The task.
The required output is the line containing "List each element's" and every line after it, transcribed exactly through the end of the data below.

Records excerpted from a collection:
=== Section Start ===

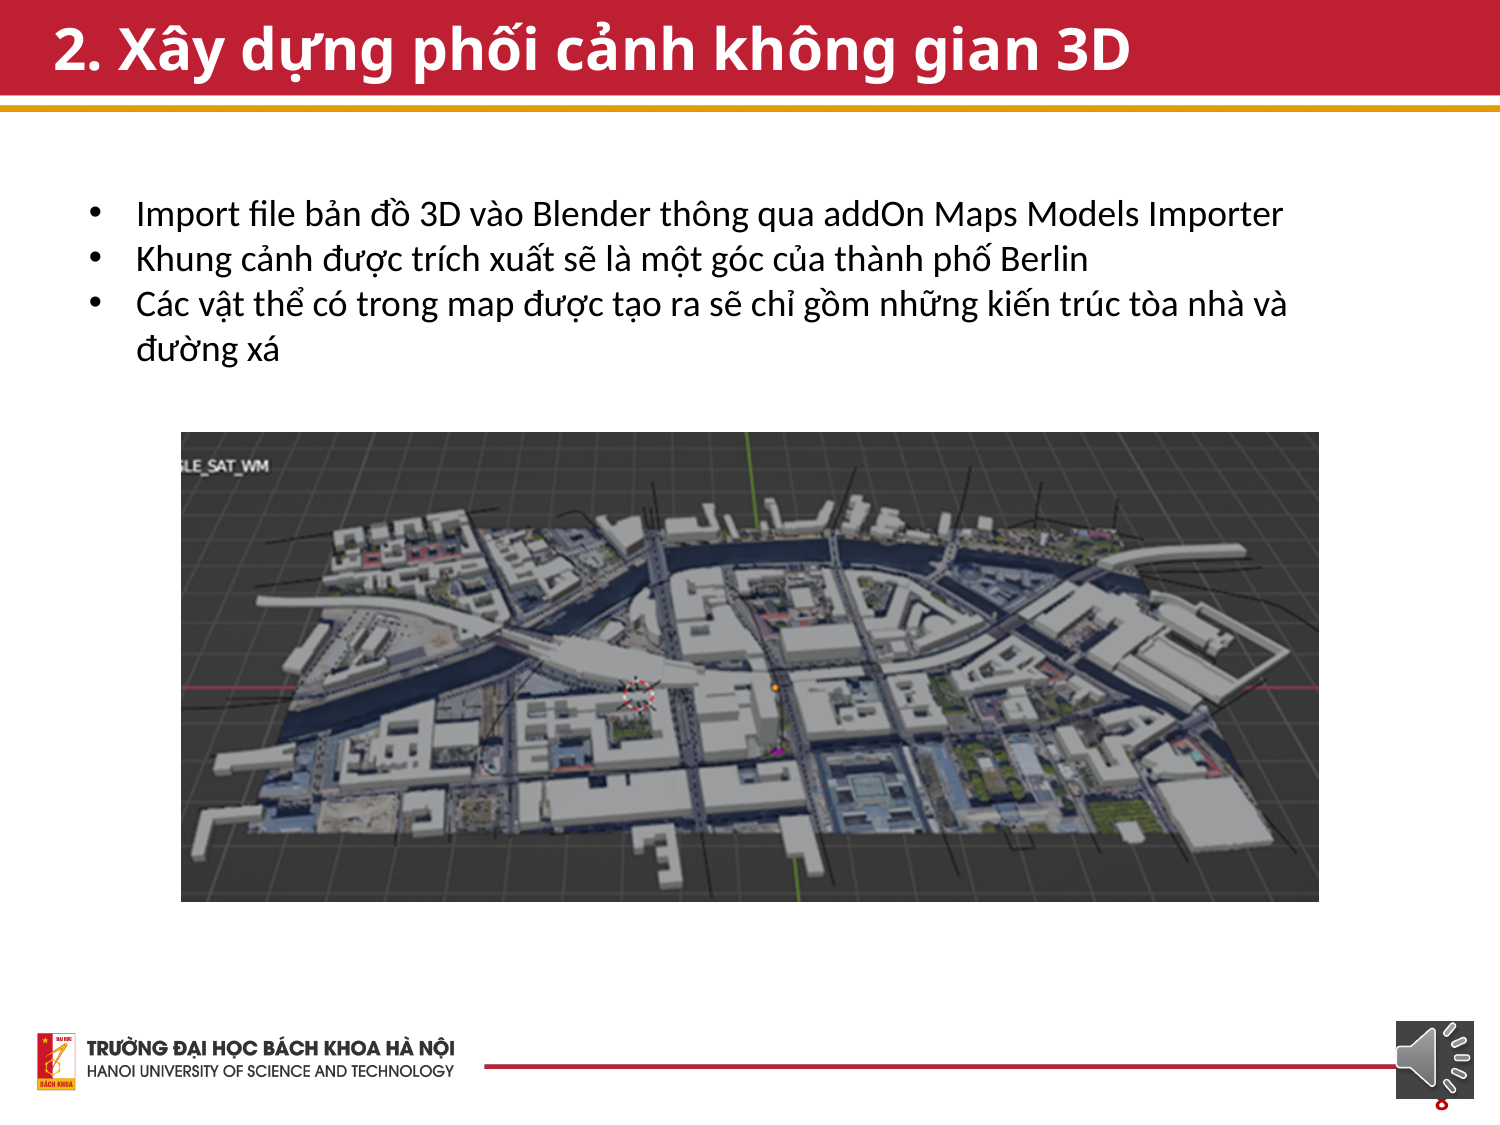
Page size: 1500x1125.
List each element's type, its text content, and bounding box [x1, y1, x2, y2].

picture [0, 0, 1500, 1125]
title 2. Xây dựng phối cảnh không gian 3D [38, 12, 1462, 87]
slide_number 8 [1126, 1078, 1464, 1125]
text_box Import file bản đồ 3D vào Blender thông qua addOn Maps Models Importer Khung cảnh được trích xuất sẽ là một góc của thành phố Berlin Các vật thể có trong map được tạo ra sẽ chỉ gồm những kiến trúc tòa nhà và đường xá [74, 181, 1383, 377]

=== Section End ===

Exercise solution.
List each element's type, its text content, and bounding box [x1, y1, x2, y2].

picture [0, 0, 1500, 1125]
title 2. Xây dựng phối cảnh không gian 3D [38, 12, 1462, 87]
slide_number 8 [1126, 1078, 1464, 1125]
text_box Import file bản đồ 3D vào Blender thông qua addOn Maps Models Importer Khung cảnh được trích xuất sẽ là một góc của thành phố Berlin Các vật thể có trong map được tạo ra sẽ chỉ gồm những kiến trúc tòa nhà và đường xá [74, 181, 1383, 377]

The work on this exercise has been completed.